Your assignment: Set down exactly the first line of the entries and every line after it, through the line with "- Technical Assistance Facility.".

-------- Data listing

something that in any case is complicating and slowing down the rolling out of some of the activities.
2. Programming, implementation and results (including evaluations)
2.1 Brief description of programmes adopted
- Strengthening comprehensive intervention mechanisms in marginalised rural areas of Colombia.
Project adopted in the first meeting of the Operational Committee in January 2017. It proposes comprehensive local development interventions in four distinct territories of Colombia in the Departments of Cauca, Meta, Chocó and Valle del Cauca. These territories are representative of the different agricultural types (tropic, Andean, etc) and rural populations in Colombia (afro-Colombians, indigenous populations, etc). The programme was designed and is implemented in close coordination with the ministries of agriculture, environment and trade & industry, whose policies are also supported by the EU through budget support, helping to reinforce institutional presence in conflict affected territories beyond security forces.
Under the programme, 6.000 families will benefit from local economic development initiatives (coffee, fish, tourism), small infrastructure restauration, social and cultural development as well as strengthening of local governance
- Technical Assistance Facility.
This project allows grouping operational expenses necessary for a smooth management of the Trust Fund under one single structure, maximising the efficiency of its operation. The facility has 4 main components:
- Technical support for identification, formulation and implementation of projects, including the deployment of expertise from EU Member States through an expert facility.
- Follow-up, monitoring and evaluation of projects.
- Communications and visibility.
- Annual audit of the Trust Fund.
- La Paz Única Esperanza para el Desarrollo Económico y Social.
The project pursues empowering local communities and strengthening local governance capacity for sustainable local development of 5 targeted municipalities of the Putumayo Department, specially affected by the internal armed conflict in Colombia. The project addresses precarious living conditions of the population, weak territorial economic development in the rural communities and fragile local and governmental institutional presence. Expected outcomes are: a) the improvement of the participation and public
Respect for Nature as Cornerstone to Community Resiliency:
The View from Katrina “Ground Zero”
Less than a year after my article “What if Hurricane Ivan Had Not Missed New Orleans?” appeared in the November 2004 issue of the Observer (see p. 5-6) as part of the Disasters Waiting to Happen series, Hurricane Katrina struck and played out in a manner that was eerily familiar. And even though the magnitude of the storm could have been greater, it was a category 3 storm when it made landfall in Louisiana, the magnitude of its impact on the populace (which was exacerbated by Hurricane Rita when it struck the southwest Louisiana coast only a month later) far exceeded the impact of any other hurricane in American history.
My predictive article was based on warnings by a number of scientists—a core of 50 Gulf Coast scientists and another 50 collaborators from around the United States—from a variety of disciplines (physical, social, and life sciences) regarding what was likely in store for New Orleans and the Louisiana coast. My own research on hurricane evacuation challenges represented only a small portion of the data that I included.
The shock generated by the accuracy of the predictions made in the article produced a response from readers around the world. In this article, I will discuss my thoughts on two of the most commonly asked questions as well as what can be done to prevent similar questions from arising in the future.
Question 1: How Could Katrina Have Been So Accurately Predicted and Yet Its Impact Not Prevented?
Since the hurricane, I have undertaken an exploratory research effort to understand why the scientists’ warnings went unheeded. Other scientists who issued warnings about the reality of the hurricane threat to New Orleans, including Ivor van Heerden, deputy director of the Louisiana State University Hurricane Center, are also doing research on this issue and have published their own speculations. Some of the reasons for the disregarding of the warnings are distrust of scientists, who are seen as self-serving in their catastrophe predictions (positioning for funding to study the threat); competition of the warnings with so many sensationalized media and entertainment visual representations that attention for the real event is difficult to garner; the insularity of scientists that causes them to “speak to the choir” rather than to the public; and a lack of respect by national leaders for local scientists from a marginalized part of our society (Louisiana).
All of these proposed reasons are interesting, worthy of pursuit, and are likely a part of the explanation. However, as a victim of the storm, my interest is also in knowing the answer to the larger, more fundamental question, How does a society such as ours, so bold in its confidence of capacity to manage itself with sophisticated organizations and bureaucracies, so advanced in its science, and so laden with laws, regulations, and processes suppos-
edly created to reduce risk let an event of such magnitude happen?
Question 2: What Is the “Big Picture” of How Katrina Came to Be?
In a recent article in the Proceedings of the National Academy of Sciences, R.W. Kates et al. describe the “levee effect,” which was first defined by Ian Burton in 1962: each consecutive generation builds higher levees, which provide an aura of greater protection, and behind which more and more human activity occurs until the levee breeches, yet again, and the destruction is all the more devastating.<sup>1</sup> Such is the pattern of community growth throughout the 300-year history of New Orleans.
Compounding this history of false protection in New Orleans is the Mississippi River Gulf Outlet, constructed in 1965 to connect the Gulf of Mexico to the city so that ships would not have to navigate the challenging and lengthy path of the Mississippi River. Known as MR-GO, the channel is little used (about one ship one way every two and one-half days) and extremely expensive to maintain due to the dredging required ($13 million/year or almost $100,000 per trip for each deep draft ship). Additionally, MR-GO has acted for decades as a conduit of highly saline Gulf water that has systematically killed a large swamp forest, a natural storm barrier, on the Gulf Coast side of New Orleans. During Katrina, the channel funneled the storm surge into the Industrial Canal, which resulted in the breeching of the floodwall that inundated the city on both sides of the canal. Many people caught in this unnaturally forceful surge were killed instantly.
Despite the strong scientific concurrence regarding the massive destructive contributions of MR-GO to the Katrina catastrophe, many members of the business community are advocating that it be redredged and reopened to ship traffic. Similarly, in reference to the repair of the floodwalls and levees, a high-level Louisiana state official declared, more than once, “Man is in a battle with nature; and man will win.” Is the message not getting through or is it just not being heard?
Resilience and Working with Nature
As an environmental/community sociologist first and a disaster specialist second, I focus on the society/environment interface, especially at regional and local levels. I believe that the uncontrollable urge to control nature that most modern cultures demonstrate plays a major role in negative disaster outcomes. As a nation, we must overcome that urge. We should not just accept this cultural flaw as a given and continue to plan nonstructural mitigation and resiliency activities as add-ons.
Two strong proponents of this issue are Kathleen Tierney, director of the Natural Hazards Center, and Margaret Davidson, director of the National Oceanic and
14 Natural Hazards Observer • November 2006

----------------

Reply to the exercise:
something that in any case is complicating and slowing down the rolling out of some of the activities.
2. Programming, implementation and results (including evaluations)
2.1 Brief description of programmes adopted
- Strengthening comprehensive intervention mechanisms in marginalised rural areas of Colombia.
Project adopted in the first meeting of the Operational Committee in January 2017. It proposes comprehensive local development interventions in four distinct territories of Colombia in the Departments of Cauca, Meta, Chocó and Valle del Cauca. These territories are representative of the different agricultural types (tropic, Andean, etc) and rural populations in Colombia (afro-Colombians, indigenous populations, etc). The programme was designed and is implemented in close coordination with the ministries of agriculture, environment and trade & industry, whose policies are also supported by the EU through budget support, helping to reinforce institutional presence in conflict affected territories beyond security forces.
Under the programme, 6.000 families will benefit from local economic development initiatives (coffee, fish, tourism), small infrastructure restauration, social and cultural development as well as strengthening of local governance
- Technical Assistance Facility.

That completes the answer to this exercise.